**Objective**
Pick up the Cyndi Lauper article below where it stops and keep writing it.

Cyndi Lauper’s Still Unusual
On the surface, Cyndi Lauper hasn’t changed that much since 1983,
when her debut album catapulted her to fame next to other
then-newbies Madonna and Prince: She still has a larger than life
New York personality, a skewed fashion sense and a powerful
operatic voice. Her old songs are still fresh, mostly because she
has not lost enthusiasm for them. She is clearly having fun with
her life and her music. Behind the gloss, however, the older
(forty-nine) and wiser Lauper is poised to stay relevant, even if
the general public views her as an amusing relic.
Heading this effort is Shine, a lively,
independently-produced EP that contains a microcosm of past
Lauperisms. There is the ovaries-out title track — used as a set
opener — that allows her to sing at the top of her lungs, tear
around the stage and affirm life. The buoyant and punky “It’s Hard
to Be Me” fits neatly in a 1980s slipper, while the slinky “Madonna
Whore” has a modern don’t-fence-me-in theme. The ballad “Water’s
Edge” rounds out the set.
Currently Lauper is opening for Cher’s “Farewell Tour” through
December, playing most of Shine and a smattering of her
best and best-known songs. The Shine available through
retail and sold through her Web site (www.cyndilauper.com)
is something less than what it once was. In a perfect world, it
would have continued the creative arc of 1992’s Hat Full of
Stars and 1997’s Sisters of Avalon. Both were
skilled, experimental albums that pushed the limits of her talent,
logical progressions from her chock-full-of-hits 1984 debut,
She’s So Unusual. But, according to Lauper, these later
efforts were too, well, unusual, for her record company,
Sony/Epic.
“I thought [Sisters of Avalon] was a great record, but
my record company had issues,” she says. “I was out there touring,
pregnant, opening for Tina Turner. Tina was on Virgin at the time,
and their people felt so sorry for me they helped with my
promotion.”
When the tour ended Lauper asked to be released from her
contract. Sony agreed, but only if she recorded a Christmas album.
“I went along with that, because it was something I wanted to do
anyway,” she says. “And I did everything right. I opened the
lighting of the tree at Rockefeller Center. I did Rosie,
did Letterman, but people still couldn’t get the records.

**Information provided**
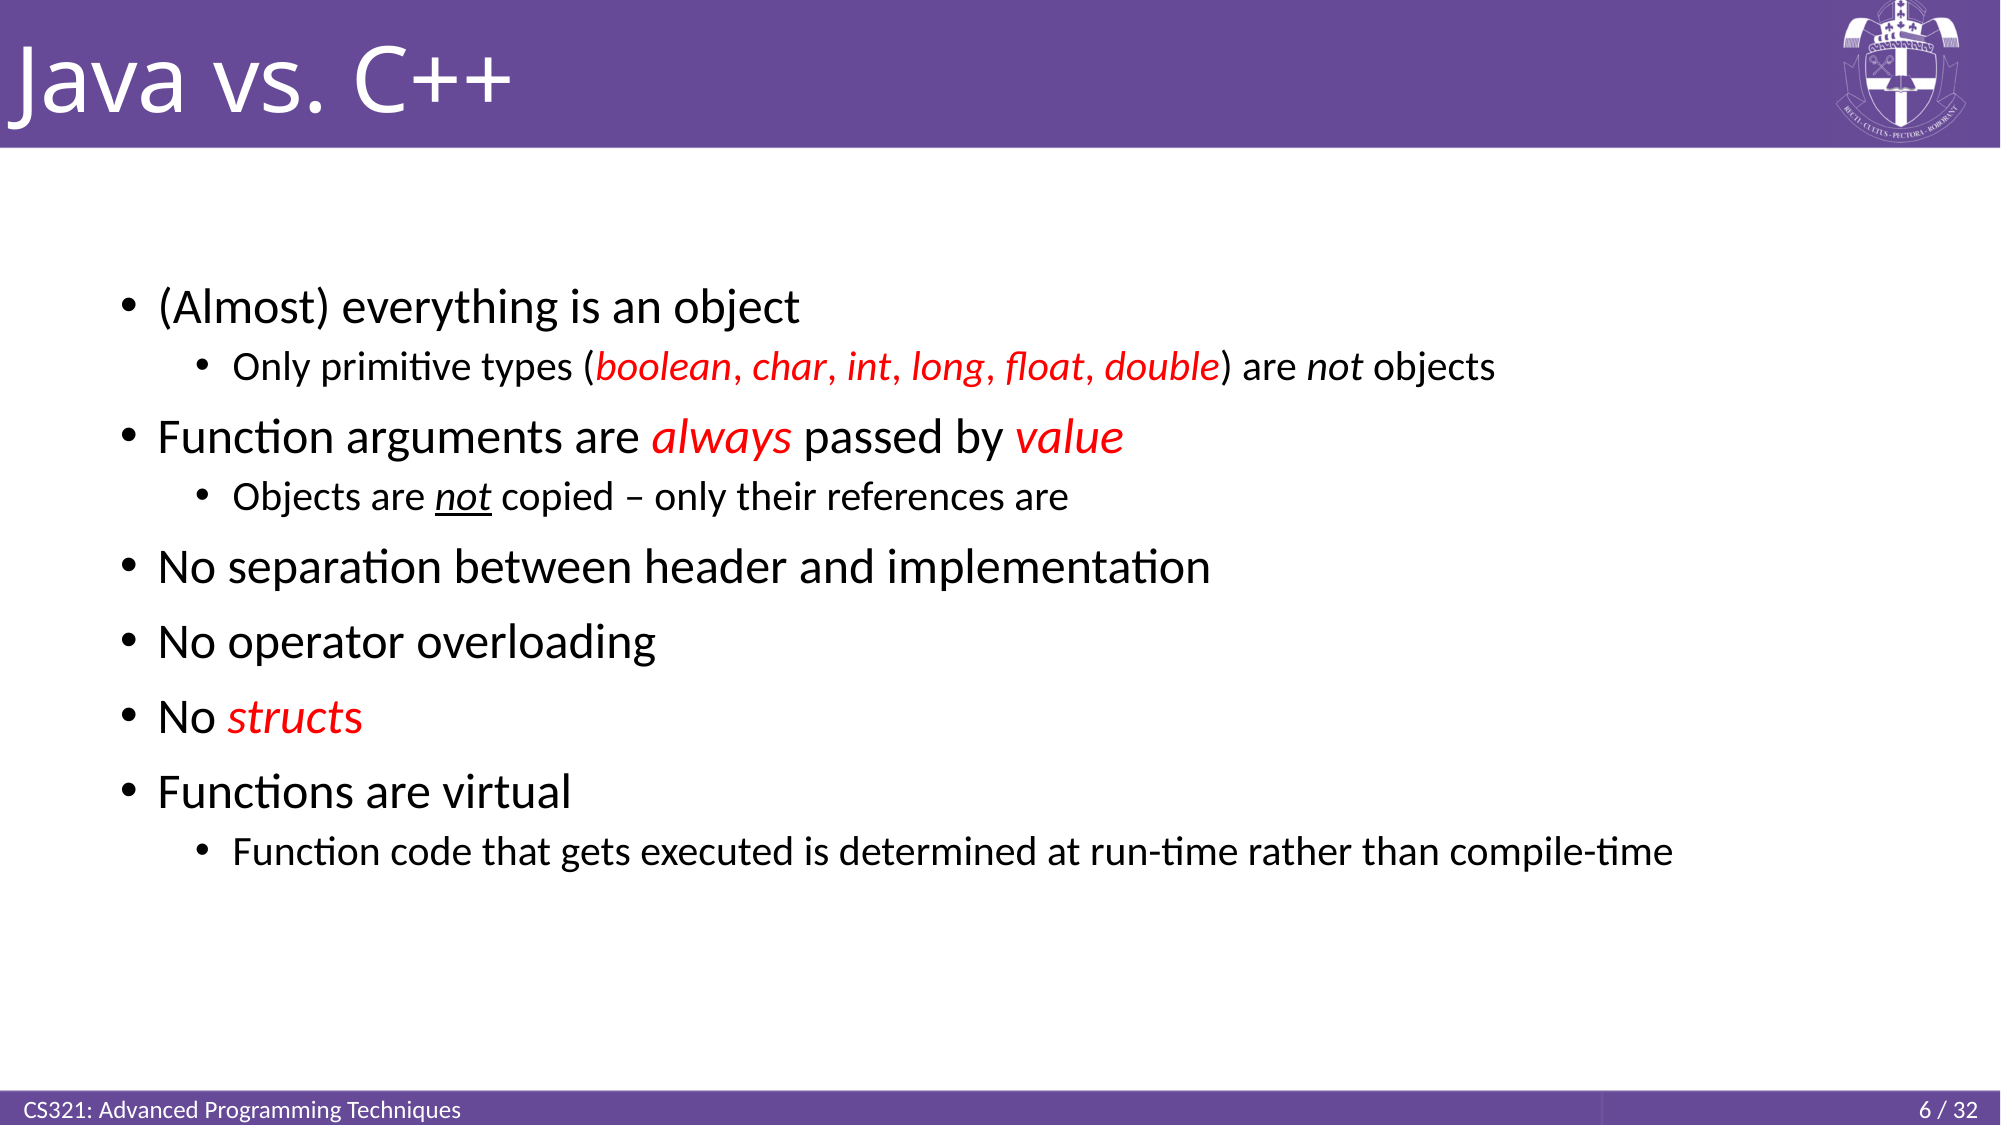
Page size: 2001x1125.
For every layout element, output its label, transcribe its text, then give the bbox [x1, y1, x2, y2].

**Response to this task**
They were promoting someone else that year. Maybe they didn’t like
the idea that I called it Merry Christmas — Have a Nice
Life!“
Lauper admits that some of her record company problems originate
from her own lack of diplomacy. “Whenever I’m talking to someone
important there’s always a moment where the other people in the
room choke on their food because of something I said.”
Released from Sony, she recorded the full-length Shine,
which was set for release last year on Edel Records, but Edel went
under before the album came out, and Lauper began looking for
alternatives. Surprisingly, she’d play the new songs and audiences
started singing along, prompting her to put something out for the
fans.
“I didn’t want to shoot my whole wad, but wanted to put
something out and picked the ones that people were singing along
with,” she says. “Although I have no idea how they heard them in
the first place.”
While Lauper attempts to find the complete Shine a
home, she admits it’s somewhat outdated. Written and recorded
before last September’s terrorist attacks, the album is “very 2001,
which is not where I am anymore.” As a result, there is an entire
second album in the can, but there are no concrete plans for its
release.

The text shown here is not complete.